The passage to Sandoy , the next inhabited island to the North , started out in perfect visibility allowing us to admire the astonishing cliffs and dramatic shapes of the little islands of Lille and Stora Dimon on the way. The rise and fall of tide is only 1 metre here , but the tidal streams are complex and fast ( up to 8 knots in places). We had taken the harbour masters advice on when to leave , and soon regretted it as we were too early for the passage through these islands , barely making way through the tide races under engine. Then came thick fog, which was not a huge issue given that we have radar , GPS and chart plotter, but without these it would have been fairly terrifying.

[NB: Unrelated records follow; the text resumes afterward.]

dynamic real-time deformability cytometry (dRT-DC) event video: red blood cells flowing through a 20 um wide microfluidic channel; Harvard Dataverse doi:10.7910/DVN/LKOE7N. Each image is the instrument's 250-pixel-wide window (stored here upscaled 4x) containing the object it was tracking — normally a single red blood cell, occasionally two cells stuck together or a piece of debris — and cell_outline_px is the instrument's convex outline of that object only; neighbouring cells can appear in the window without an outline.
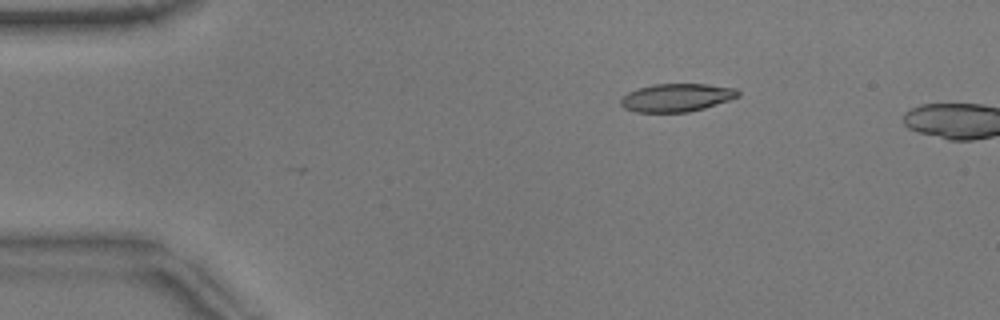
{"species": "common noctule bat (a hibernating species)", "species_latin": "Nyctalus noctula", "temperature_condition": "warm", "stored_images_in_passage": 4, "camera_frame_rate_fps": 3000, "um_per_image_px": 0.085, "animal": {"sex": "male", "body_mass_g": 17.9}, "frame": {"image": 1, "passage_image": 1, "time_ms": 0.0, "image_size_px": [1000, 320], "cell_outline_px": [[740, 96], [704, 108], [688, 112], [636, 112], [624, 108], [620, 104], [620, 100], [628, 92], [652, 84], [704, 84], [736, 88], [740, 92]], "centroid_in_image_um": [57.51, 8.29], "position_along_channel_um": 27.5, "area_um2": 19.07}}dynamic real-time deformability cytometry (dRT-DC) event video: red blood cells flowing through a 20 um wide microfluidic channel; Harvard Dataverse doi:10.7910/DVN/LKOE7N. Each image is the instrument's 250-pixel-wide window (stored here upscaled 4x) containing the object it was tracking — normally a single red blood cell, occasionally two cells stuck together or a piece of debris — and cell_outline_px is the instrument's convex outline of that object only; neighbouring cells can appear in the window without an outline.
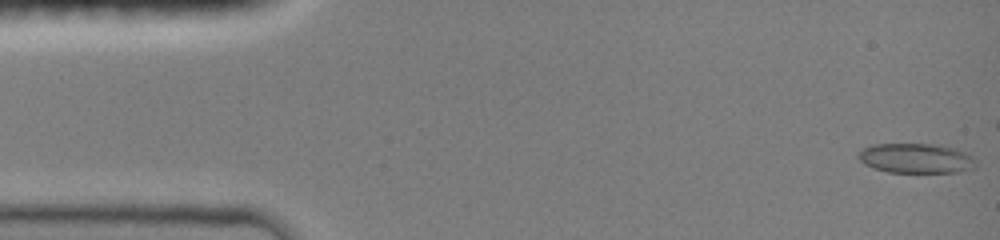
{"species": "common noctule bat (a hibernating species)", "species_latin": "Nyctalus noctula", "temperature_condition": "room temperature", "stored_images_in_passage": 53, "camera_frame_rate_fps": 3000, "um_per_image_px": 0.085, "animal": {"sex": "female", "body_mass_g": 19.0, "forearm_length_mm": 51.5}, "frame": {"image": 1, "passage_image": 1, "time_ms": 0.0, "image_size_px": [1000, 240], "cell_outline_px": [[976, 168], [960, 172], [888, 172], [864, 164], [856, 156], [864, 148], [872, 144], [936, 144], [956, 148], [972, 156], [976, 164]], "centroid_in_image_um": [77.89, 13.45], "position_along_channel_um": 7.1, "area_um2": 20.4}}
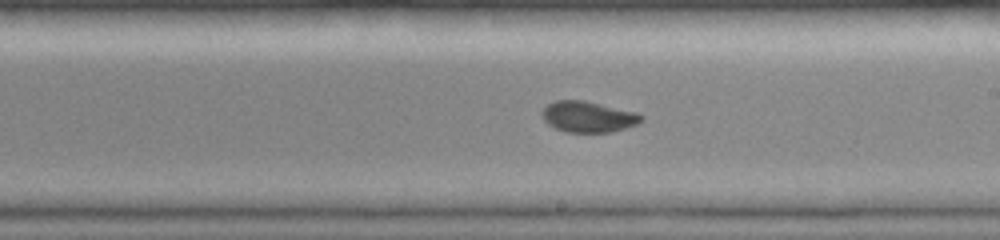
{"frame": {"image": 2, "passage_image": 34, "time_ms": 8.667, "image_size_px": [1000, 240], "cell_outline_px": [[644, 120], [636, 124], [624, 128], [608, 132], [568, 132], [556, 128], [548, 124], [540, 116], [540, 112], [548, 104], [556, 100], [584, 100], [636, 112], [644, 116]], "centroid_in_image_um": [49.97, 9.91], "position_along_channel_um": 239.0, "area_um2": 17.86}}
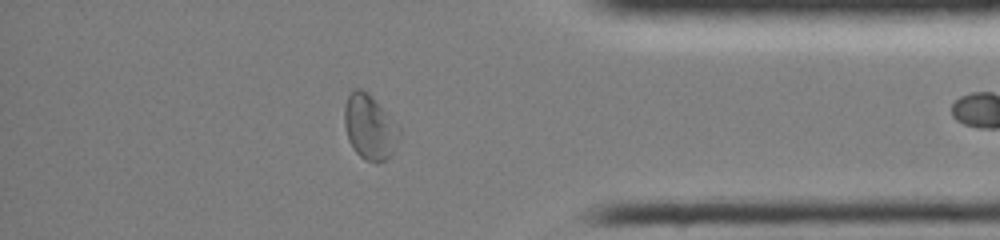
{"frame": {"image": 3, "passage_image": 52, "time_ms": 13.0, "image_size_px": [1000, 240], "cell_outline_px": [[400, 136], [392, 152], [384, 160], [364, 160], [352, 148], [348, 140], [344, 124], [344, 108], [348, 96], [352, 88], [360, 88], [368, 92], [372, 96], [400, 128]], "centroid_in_image_um": [31.39, 10.76], "position_along_channel_um": 403.8, "area_um2": 20.52}}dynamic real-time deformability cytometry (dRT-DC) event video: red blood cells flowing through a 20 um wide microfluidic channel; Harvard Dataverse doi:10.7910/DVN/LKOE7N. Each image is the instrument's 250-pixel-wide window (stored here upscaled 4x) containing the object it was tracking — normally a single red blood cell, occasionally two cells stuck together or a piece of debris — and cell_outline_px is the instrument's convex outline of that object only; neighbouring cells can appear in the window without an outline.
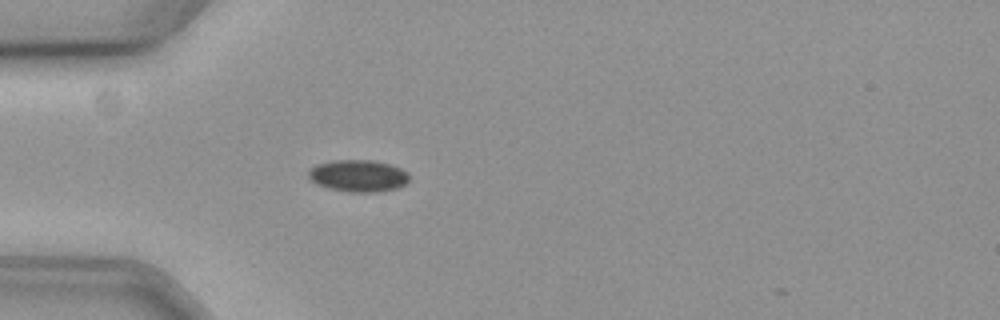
{"species": "common noctule bat (a hibernating species)", "species_latin": "Nyctalus noctula", "temperature_condition": "cold", "stored_images_in_passage": 42, "camera_frame_rate_fps": 3000, "um_per_image_px": 0.085, "animal": {"sex": "female", "body_mass_g": 19.3, "forearm_length_mm": 54.1}, "frame": {"image": 1, "passage_image": 1, "time_ms": 0.0, "image_size_px": [1000, 320], "cell_outline_px": [[408, 180], [404, 184], [396, 188], [376, 192], [348, 192], [328, 188], [316, 184], [308, 176], [308, 172], [316, 164], [332, 160], [372, 160], [392, 164], [408, 172]], "centroid_in_image_um": [30.44, 14.93], "position_along_channel_um": 54.6, "area_um2": 18.79}}
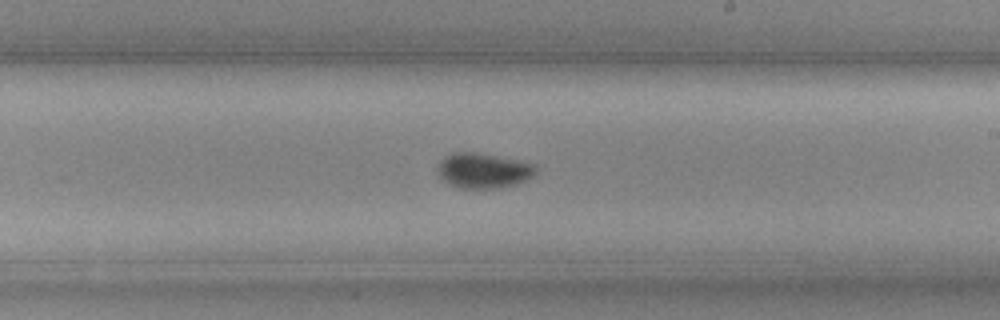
{"frame": {"image": 2, "passage_image": 18, "time_ms": 5.667, "image_size_px": [1000, 320], "cell_outline_px": [[536, 172], [532, 176], [516, 184], [500, 188], [460, 188], [448, 184], [440, 176], [436, 168], [440, 160], [456, 152], [476, 152], [520, 160], [536, 164]], "centroid_in_image_um": [41.09, 14.5], "position_along_channel_um": 247.9, "area_um2": 20.11}}
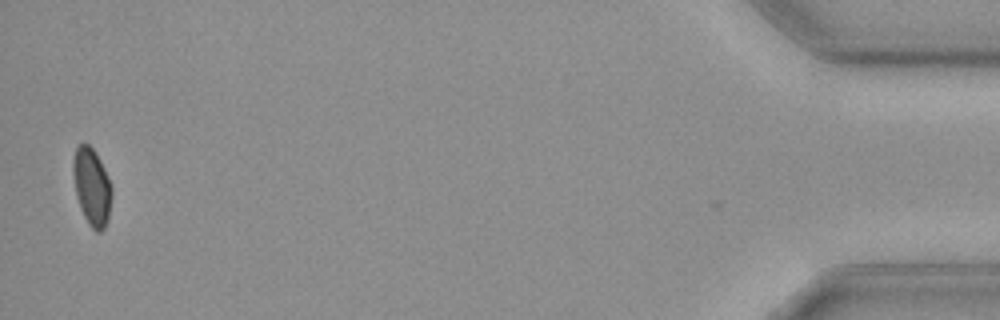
{"frame": {"image": 3, "passage_image": 41, "time_ms": 13.333, "image_size_px": [1000, 320], "cell_outline_px": [[112, 196], [108, 216], [104, 228], [100, 232], [96, 232], [88, 224], [80, 208], [76, 196], [72, 172], [72, 160], [76, 148], [80, 144], [88, 144], [96, 152], [112, 184]], "centroid_in_image_um": [7.8, 15.87], "position_along_channel_um": 427.4, "area_um2": 17.57}, "authors_computed_cell_mechanics": {"area_um2": 18.8139, "velocity_mm_per_s": 3.5766, "shape_relaxation_time_tau1_ms": 5.9237, "shape_relaxation_time_tau2_ms": null, "deformation_change_tau1": 0.0557, "deformation_change_tau2": null}}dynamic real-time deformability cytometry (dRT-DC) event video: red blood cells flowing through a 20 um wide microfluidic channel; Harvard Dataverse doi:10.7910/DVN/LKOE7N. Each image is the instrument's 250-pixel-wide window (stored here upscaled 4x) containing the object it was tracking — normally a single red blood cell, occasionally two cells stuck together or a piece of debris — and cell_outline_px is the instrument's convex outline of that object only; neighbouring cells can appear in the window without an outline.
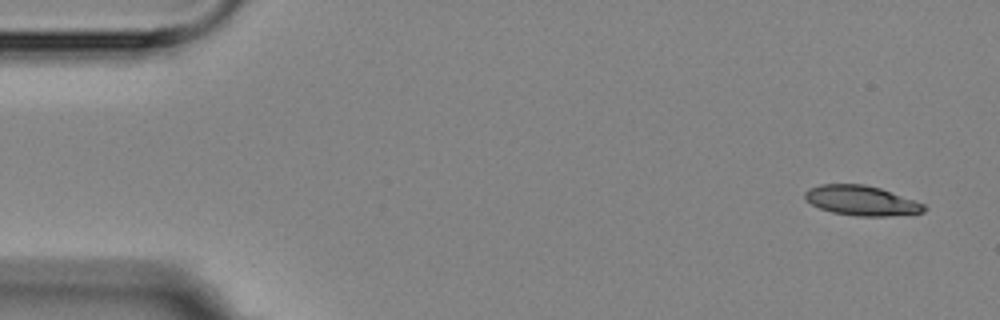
{"species": "Egyptian fruit bat (a non-hibernating species)", "species_latin": "Rousettus aegyptiacus", "temperature_condition": "room temperature", "stored_images_in_passage": 4, "camera_frame_rate_fps": 3000, "um_per_image_px": 0.085, "animal": {"sex": "female"}, "frame": {"image": 1, "passage_image": 1, "time_ms": 0.0, "image_size_px": [1000, 320], "cell_outline_px": [[928, 208], [924, 212], [888, 216], [856, 216], [832, 212], [820, 208], [812, 204], [804, 196], [804, 192], [808, 188], [820, 184], [864, 184], [880, 188], [924, 204]], "centroid_in_image_um": [73.21, 17.04], "position_along_channel_um": 11.8, "area_um2": 20.58}}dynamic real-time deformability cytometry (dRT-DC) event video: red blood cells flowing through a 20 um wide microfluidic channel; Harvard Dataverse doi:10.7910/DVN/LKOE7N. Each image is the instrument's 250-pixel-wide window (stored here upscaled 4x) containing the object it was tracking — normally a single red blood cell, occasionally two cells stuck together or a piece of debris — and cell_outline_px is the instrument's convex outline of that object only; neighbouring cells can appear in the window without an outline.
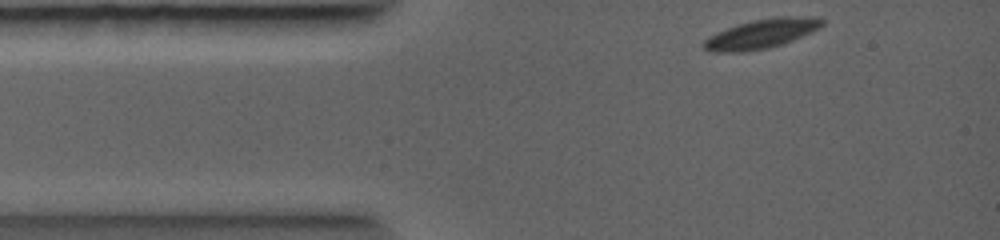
{"species": "common noctule bat (a hibernating species)", "species_latin": "Nyctalus noctula", "temperature_condition": "warm", "stored_images_in_passage": 25, "camera_frame_rate_fps": 5000, "um_per_image_px": 0.085, "animal": {"sex": "female", "body_mass_g": 19.0, "forearm_length_mm": 56.7}, "frame": {"image": 1, "passage_image": 1, "time_ms": 0.0, "image_size_px": [1000, 240], "cell_outline_px": [[824, 24], [820, 28], [812, 32], [792, 40], [768, 48], [744, 52], [712, 52], [704, 48], [700, 44], [708, 36], [716, 32], [736, 24], [752, 20], [776, 16], [820, 16], [824, 20]], "centroid_in_image_um": [64.72, 2.85], "position_along_channel_um": 20.3, "area_um2": 20.63}}
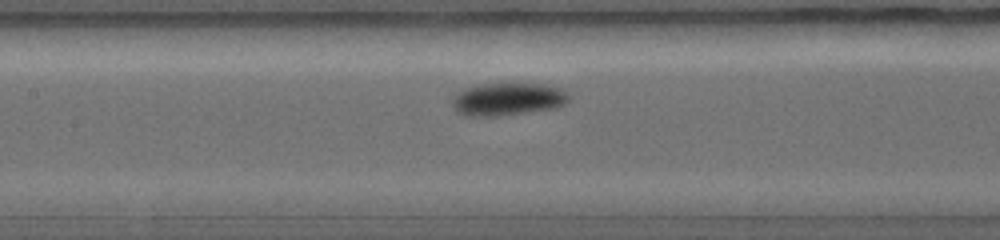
{"frame": {"image": 2, "passage_image": 13, "time_ms": 3.0, "image_size_px": [1000, 240], "cell_outline_px": [[572, 96], [564, 104], [556, 108], [524, 112], [460, 112], [452, 104], [452, 96], [460, 88], [476, 84], [544, 84], [564, 88]], "centroid_in_image_um": [43.28, 8.32], "position_along_channel_um": 164.1, "area_um2": 21.1}}
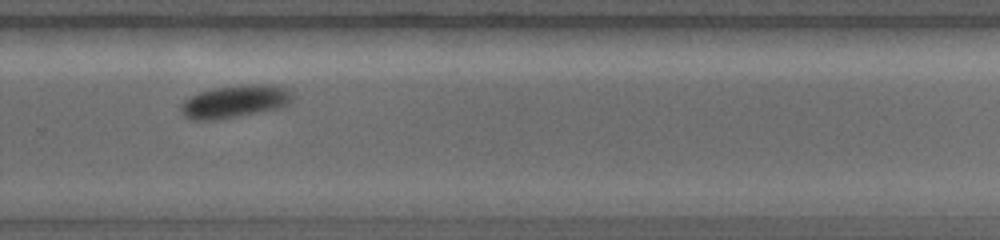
{"frame": {"image": 3, "passage_image": 21, "time_ms": 5.4, "image_size_px": [1000, 240], "cell_outline_px": [[292, 100], [284, 108], [236, 116], [204, 120], [200, 120], [184, 116], [180, 112], [180, 104], [188, 96], [200, 92], [216, 88], [256, 84], [260, 84], [288, 88], [292, 92]], "centroid_in_image_um": [19.98, 8.62], "position_along_channel_um": 309.8, "area_um2": 20.92}}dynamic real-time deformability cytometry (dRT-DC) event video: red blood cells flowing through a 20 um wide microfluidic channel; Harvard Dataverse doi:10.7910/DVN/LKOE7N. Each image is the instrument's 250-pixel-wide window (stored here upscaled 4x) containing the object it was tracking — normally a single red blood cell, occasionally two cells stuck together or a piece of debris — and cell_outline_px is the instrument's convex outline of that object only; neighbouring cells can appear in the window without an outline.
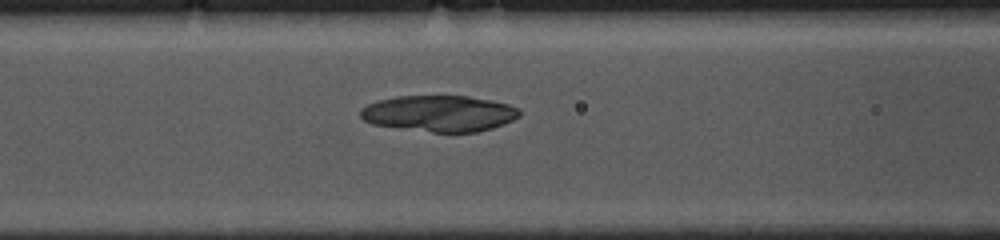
{"species": "common noctule bat (a hibernating species)", "species_latin": "Nyctalus noctula", "temperature_condition": "cold", "stored_images_in_passage": 34, "camera_frame_rate_fps": 3000, "um_per_image_px": 0.085, "animal": {"sex": "female", "body_mass_g": 10.0, "forearm_length_mm": 53.1}, "frame": {"image": 1, "passage_image": 6, "time_ms": 1.667, "image_size_px": [1000, 240], "cell_outline_px": [[520, 116], [504, 124], [492, 128], [476, 132], [432, 132], [372, 124], [364, 120], [360, 116], [360, 108], [368, 104], [380, 100], [396, 96], [468, 96], [492, 100], [508, 104], [520, 108]], "centroid_in_image_um": [37.36, 9.64], "position_along_channel_um": 129.2, "area_um2": 33.52}}
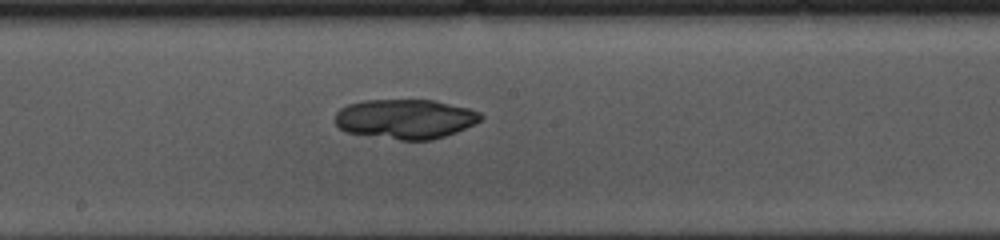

Sandoy is relatively low lying and so we thought it would be ideal for exploring by cycle , and it probably is for fit young things on full sized bikes ( is there an age theme developing here?). We found that “relatively low lying “ still meant a significant climb to the pass before the descent to the delightful villages on the East coast and I must have been working hard as I snapped my seat post! Not only too old but too fat as well. Exchanging posts with Lynda got us back on the road, but with rather bent legs the climb back was fairly hard work. The moist southerly breeze climbed the hill with us and although I am told the view is breathtaking, the fog enveloping us ensured we only saw a few metres of land either side , lots of sheep and even more rocks. It was probably just as well as we were breathing pretty hard even without the view.

From More Faeroes

What do you do in the winter on an island full of sheep, quite a lot of rocks and no daylight? Well in Sandoy the womenfolk knitted a cover for a rock . Not just any rock, but pretty much the largest one on the island. On a little path near a foggy cliff you come upon a signpost that says (in Faeroese) the “knitting rock”. Down the path, little pebbles ( covered in patterned wool ) lead you to ………… well I cannot describe it . Only a picture will do. Lynda and I both burst out laughing with sheer pleasure from the eccentric madness of it all. And yet somehow it is the perfect fit for this crazy little place stuck out in the  North Atlantic.